Report every line of the CAD part programs below that contains the string "opExtrude".

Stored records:
|---|
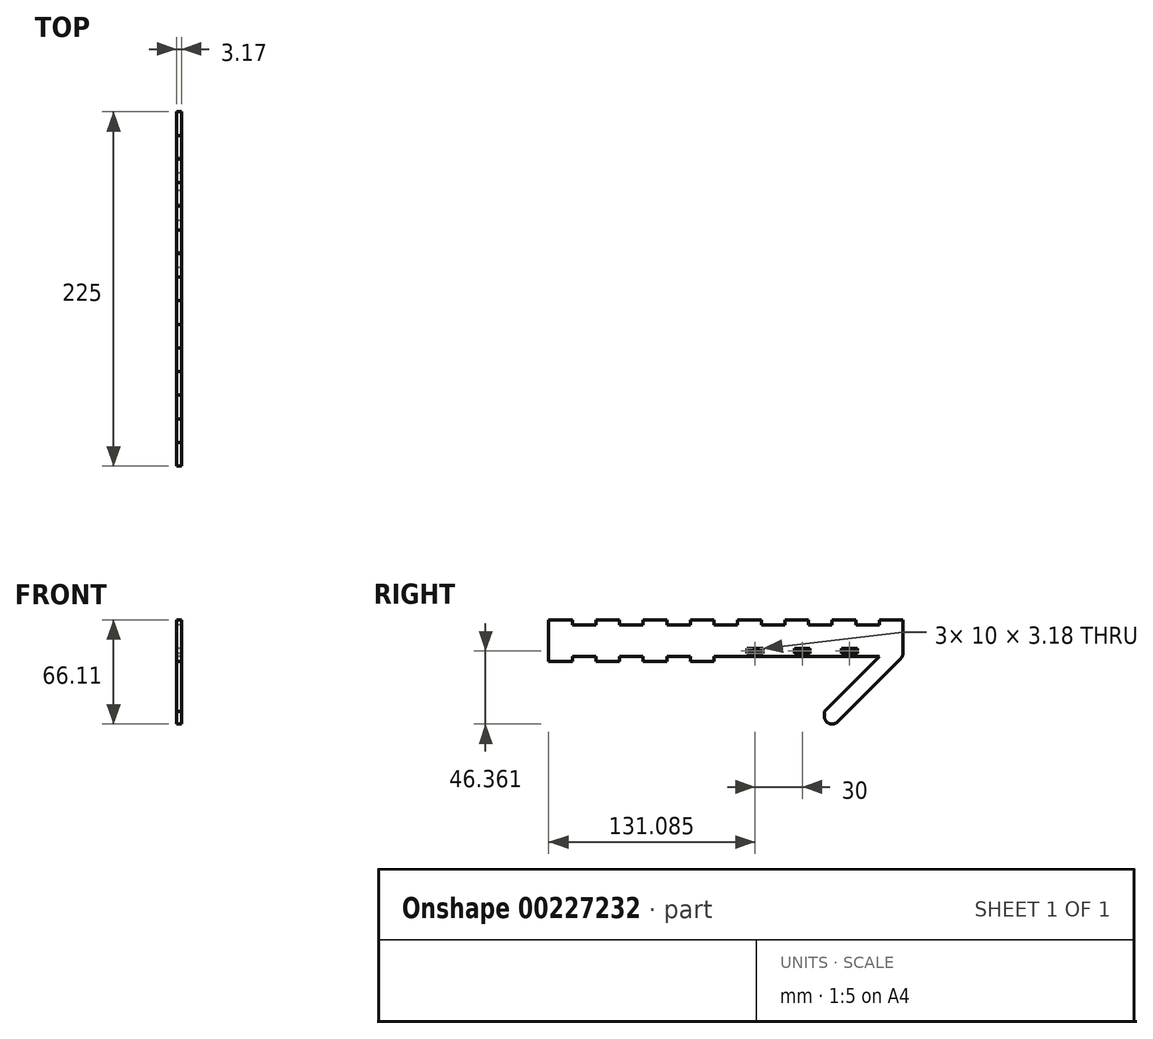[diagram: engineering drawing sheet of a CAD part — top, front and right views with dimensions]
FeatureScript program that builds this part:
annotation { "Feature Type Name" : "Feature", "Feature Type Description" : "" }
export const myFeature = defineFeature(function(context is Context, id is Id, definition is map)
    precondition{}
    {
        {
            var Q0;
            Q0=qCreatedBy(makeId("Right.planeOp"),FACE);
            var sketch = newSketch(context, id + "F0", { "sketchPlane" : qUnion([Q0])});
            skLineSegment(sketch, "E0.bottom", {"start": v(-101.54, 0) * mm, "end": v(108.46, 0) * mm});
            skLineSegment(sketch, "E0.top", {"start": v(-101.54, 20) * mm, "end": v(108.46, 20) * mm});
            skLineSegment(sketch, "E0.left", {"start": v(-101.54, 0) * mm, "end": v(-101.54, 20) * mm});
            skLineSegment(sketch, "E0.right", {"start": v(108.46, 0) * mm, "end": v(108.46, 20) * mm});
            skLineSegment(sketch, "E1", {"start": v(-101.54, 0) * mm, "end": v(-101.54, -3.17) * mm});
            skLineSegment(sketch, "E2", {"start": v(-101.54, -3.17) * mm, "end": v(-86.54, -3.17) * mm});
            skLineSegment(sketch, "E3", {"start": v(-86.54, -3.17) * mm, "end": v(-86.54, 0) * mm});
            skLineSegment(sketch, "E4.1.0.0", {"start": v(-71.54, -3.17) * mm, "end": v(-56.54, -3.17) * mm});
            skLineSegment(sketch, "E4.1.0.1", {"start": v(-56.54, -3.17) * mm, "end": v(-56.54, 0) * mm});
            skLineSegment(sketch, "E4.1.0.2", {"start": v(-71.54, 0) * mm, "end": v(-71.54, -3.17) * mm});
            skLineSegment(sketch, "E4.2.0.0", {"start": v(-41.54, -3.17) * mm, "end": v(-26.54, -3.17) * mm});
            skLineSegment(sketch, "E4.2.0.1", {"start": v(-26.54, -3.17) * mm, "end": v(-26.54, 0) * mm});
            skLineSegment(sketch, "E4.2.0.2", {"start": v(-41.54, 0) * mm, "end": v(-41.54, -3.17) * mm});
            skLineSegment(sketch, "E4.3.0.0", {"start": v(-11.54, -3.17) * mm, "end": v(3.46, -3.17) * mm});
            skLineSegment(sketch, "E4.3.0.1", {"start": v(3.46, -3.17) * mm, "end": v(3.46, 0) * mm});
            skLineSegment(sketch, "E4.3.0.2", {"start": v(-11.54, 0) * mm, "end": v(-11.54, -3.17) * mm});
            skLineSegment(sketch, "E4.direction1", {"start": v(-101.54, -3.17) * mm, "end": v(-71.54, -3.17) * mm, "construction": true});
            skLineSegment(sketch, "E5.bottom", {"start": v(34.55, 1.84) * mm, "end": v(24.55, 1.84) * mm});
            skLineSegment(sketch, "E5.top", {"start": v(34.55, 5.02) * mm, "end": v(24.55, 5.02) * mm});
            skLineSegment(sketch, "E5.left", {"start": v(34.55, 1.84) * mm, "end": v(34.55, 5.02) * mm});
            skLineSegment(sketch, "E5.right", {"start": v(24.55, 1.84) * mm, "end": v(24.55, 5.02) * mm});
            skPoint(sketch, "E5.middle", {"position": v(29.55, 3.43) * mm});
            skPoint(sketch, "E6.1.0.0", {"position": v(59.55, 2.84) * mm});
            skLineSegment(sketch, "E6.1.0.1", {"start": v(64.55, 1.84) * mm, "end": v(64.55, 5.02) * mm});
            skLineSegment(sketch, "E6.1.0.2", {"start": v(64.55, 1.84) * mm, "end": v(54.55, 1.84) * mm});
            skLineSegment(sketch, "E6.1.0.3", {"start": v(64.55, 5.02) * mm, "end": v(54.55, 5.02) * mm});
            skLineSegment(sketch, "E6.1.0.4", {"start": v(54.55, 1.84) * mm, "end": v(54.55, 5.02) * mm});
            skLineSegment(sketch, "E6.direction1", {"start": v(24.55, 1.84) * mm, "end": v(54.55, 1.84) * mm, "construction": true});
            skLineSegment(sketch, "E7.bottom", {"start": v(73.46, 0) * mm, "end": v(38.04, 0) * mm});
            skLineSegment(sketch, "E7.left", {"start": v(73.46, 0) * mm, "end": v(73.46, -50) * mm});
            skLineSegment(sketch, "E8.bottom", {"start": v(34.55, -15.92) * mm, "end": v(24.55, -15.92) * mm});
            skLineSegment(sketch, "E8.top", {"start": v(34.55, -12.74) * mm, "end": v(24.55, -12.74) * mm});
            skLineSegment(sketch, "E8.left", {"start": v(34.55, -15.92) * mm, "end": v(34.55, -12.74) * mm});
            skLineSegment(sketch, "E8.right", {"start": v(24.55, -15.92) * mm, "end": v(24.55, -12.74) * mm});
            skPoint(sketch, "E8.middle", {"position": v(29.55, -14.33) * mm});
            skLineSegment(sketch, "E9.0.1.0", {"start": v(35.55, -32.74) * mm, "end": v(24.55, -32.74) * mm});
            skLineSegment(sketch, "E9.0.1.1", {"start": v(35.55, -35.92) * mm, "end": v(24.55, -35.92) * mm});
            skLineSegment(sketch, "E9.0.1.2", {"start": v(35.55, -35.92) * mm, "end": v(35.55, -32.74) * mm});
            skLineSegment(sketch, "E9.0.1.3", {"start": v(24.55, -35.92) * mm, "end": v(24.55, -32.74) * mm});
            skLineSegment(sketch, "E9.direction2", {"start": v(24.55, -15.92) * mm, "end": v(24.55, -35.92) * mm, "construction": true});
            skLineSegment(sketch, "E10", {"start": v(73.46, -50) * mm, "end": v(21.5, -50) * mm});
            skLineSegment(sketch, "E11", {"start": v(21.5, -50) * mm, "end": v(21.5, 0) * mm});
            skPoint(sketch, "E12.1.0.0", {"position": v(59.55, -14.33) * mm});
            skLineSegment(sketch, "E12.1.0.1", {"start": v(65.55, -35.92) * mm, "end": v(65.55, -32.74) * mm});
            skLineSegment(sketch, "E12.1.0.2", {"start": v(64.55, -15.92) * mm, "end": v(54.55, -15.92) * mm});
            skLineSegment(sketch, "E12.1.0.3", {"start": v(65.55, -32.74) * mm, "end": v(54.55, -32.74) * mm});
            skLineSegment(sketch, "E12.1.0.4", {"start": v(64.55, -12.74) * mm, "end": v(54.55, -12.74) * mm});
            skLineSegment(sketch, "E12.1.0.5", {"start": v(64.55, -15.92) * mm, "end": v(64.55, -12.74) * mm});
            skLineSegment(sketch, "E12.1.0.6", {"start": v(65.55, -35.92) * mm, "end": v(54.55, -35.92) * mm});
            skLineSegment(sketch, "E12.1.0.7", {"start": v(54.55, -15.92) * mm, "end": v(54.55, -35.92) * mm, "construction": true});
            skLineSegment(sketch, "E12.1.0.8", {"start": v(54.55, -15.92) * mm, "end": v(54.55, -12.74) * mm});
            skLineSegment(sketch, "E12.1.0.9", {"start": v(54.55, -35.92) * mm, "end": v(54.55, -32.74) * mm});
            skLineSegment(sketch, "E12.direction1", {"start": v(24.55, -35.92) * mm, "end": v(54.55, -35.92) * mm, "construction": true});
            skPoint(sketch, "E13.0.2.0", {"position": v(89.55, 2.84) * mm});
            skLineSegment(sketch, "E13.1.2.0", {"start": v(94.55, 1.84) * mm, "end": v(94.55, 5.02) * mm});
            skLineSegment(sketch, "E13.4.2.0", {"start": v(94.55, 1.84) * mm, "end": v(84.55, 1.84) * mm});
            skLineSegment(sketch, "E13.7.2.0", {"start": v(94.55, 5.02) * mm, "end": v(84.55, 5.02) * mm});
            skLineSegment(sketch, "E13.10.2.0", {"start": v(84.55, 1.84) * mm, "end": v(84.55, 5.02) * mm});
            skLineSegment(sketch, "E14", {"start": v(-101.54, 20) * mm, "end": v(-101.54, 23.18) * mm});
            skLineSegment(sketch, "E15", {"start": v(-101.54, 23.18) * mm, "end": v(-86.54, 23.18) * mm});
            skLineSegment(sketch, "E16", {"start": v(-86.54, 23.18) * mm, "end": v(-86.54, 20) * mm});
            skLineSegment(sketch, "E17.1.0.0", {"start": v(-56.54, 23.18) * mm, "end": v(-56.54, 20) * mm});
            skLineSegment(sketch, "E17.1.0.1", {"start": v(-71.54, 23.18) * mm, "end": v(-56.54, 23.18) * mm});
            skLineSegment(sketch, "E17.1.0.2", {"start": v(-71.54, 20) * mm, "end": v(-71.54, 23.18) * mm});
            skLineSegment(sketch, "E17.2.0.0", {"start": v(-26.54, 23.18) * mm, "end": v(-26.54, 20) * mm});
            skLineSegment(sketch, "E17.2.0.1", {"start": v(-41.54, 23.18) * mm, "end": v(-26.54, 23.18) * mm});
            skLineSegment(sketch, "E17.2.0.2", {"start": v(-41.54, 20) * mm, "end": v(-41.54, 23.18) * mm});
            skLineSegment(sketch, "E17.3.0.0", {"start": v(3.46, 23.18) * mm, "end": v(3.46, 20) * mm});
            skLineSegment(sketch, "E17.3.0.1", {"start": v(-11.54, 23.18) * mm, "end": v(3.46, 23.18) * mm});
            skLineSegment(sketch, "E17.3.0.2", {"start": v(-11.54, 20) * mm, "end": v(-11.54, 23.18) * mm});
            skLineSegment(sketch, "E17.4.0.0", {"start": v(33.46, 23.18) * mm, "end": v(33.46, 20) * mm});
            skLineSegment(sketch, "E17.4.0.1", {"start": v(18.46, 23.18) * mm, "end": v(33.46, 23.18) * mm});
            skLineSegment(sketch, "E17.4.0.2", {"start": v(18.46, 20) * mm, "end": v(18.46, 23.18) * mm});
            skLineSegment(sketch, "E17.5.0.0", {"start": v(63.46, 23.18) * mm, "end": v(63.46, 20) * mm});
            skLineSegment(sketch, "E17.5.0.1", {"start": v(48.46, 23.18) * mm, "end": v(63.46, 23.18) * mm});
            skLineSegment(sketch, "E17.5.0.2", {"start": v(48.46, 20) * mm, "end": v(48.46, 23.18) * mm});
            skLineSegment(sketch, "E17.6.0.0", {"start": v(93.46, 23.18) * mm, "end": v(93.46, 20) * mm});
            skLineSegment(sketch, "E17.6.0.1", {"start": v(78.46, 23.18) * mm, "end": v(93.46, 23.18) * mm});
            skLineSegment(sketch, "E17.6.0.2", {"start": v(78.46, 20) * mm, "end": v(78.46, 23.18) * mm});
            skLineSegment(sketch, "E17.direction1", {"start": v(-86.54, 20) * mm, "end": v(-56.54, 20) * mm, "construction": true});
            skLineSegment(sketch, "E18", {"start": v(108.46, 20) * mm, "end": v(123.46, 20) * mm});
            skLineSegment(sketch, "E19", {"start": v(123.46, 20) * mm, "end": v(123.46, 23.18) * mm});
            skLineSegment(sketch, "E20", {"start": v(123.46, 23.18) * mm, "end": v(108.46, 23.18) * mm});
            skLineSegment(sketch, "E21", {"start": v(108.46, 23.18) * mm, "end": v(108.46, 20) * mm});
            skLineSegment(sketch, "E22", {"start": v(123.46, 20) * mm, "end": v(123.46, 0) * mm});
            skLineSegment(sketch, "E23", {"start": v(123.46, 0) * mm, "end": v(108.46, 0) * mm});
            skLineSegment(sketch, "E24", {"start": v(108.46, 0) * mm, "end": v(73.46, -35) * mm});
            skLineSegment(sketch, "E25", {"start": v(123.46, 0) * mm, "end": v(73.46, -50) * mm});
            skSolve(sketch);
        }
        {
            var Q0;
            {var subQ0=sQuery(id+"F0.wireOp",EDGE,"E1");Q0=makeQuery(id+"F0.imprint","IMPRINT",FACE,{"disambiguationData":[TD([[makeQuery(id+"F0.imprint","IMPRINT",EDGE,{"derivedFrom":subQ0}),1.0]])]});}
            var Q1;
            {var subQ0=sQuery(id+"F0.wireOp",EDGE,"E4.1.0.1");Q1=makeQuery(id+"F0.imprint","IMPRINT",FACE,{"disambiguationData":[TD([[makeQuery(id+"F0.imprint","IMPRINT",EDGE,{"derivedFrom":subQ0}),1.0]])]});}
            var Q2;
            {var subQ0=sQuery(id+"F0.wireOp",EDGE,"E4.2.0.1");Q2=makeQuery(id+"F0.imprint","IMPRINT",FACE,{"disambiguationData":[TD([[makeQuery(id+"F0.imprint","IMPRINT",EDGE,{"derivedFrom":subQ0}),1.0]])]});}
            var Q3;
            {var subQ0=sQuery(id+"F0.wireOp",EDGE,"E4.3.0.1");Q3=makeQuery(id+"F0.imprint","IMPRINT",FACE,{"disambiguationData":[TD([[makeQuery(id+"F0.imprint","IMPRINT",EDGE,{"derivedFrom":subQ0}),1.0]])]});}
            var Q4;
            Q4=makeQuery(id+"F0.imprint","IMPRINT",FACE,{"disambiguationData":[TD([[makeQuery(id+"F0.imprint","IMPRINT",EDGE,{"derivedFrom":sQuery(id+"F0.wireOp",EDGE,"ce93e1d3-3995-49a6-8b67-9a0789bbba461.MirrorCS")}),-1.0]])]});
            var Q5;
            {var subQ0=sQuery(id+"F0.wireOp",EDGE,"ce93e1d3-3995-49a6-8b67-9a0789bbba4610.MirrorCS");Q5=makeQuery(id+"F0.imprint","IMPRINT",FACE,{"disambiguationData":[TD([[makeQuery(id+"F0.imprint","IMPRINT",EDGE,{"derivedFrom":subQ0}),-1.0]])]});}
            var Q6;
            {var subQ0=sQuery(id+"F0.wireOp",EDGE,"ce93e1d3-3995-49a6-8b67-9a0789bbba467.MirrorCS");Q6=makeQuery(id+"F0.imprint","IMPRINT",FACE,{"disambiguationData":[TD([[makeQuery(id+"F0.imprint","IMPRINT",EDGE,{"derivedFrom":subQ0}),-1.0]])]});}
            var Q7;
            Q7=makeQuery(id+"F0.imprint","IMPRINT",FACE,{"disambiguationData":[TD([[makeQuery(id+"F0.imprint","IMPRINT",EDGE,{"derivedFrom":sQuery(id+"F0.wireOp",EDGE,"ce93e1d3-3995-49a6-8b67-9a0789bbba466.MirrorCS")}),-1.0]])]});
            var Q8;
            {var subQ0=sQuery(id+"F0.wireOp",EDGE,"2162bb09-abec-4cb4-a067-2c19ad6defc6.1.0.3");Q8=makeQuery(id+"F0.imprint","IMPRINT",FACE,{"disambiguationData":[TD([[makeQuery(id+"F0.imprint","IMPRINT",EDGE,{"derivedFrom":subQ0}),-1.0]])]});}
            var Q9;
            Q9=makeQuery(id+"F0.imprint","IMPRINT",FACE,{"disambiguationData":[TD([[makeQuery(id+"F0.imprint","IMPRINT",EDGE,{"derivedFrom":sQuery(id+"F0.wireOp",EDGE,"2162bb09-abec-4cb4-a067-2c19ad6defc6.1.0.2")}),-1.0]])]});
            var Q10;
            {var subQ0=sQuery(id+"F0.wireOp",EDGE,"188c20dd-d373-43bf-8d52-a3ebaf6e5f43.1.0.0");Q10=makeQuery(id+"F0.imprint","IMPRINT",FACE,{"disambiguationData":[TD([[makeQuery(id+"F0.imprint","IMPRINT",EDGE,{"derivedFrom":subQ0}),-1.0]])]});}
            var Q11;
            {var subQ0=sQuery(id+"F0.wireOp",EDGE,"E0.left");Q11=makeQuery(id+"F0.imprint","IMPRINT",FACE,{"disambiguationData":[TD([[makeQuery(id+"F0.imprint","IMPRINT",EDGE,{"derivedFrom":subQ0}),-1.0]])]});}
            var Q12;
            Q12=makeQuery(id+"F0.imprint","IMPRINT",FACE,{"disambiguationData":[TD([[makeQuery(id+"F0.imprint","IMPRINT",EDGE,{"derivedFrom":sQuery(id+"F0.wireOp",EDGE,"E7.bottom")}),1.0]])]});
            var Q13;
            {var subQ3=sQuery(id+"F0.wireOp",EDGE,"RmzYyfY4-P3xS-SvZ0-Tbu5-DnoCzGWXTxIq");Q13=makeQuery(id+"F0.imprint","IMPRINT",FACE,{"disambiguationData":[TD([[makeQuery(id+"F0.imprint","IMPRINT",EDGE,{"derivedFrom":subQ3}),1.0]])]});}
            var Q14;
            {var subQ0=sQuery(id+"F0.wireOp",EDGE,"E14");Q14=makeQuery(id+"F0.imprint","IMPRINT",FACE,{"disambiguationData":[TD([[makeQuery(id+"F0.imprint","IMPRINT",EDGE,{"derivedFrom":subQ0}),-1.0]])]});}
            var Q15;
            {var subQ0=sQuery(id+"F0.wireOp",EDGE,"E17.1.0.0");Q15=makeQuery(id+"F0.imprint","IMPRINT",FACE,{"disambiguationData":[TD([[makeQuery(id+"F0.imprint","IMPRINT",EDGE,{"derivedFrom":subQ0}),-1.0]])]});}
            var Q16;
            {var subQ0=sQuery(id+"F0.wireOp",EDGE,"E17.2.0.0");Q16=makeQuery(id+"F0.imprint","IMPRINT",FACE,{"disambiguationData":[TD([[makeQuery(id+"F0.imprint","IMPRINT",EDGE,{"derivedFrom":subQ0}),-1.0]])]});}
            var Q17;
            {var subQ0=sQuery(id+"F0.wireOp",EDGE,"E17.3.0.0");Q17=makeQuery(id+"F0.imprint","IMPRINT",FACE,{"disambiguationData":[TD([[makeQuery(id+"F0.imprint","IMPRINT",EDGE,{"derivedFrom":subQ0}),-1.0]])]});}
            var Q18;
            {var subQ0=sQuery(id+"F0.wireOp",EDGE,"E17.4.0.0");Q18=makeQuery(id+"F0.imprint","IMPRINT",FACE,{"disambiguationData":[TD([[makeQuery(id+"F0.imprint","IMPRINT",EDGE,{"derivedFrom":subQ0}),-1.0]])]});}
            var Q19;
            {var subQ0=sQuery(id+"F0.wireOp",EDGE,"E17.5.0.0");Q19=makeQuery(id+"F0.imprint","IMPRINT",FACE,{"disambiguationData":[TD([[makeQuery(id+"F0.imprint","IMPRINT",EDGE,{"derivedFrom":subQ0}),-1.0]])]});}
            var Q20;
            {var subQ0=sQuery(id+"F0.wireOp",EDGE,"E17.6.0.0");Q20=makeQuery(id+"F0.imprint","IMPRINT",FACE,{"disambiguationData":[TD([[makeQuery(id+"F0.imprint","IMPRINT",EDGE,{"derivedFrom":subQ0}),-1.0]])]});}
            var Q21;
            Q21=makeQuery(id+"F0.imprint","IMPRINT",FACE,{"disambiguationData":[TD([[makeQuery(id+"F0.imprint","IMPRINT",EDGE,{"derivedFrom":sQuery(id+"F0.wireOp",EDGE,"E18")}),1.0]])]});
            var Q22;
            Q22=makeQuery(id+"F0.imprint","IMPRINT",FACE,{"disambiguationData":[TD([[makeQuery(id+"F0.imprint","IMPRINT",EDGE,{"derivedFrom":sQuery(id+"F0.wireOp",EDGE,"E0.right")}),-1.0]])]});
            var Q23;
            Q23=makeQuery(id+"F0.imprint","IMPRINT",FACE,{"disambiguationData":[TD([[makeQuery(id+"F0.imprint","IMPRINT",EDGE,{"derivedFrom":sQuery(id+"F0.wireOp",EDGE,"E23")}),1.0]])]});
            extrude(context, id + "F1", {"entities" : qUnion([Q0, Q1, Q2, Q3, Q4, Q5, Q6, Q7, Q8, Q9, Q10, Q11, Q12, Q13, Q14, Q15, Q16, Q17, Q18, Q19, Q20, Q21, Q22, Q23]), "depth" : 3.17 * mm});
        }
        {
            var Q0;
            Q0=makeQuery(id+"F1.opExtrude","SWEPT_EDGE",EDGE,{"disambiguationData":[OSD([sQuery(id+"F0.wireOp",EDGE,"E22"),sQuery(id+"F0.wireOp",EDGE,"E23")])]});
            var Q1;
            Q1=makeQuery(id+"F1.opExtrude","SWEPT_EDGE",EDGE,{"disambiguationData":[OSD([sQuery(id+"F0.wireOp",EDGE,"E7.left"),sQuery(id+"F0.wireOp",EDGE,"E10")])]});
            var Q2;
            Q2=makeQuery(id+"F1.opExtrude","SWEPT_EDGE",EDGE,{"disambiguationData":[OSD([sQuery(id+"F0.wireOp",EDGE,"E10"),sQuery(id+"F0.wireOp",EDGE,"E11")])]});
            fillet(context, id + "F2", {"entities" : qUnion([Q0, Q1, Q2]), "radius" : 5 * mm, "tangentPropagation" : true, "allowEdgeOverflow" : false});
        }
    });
|---|
**THE COMPLETED TASK:**
            Q0=makeQuery(id+"F1.opExtrude","SWEPT_EDGE",EDGE,{"disambiguationData":[OSD([sQuery(id+"F0.wireOp",EDGE,"E22"),sQuery(id+"F0.wireOp",EDGE,"E23")])]});
            Q1=makeQuery(id+"F1.opExtrude","SWEPT_EDGE",EDGE,{"disambiguationData":[OSD([sQuery(id+"F0.wireOp",EDGE,"E7.left"),sQuery(id+"F0.wireOp",EDGE,"E10")])]});
            Q2=makeQuery(id+"F1.opExtrude","SWEPT_EDGE",EDGE,{"disambiguationData":[OSD([sQuery(id+"F0.wireOp",EDGE,"E10"),sQuery(id+"F0.wireOp",EDGE,"E11")])]});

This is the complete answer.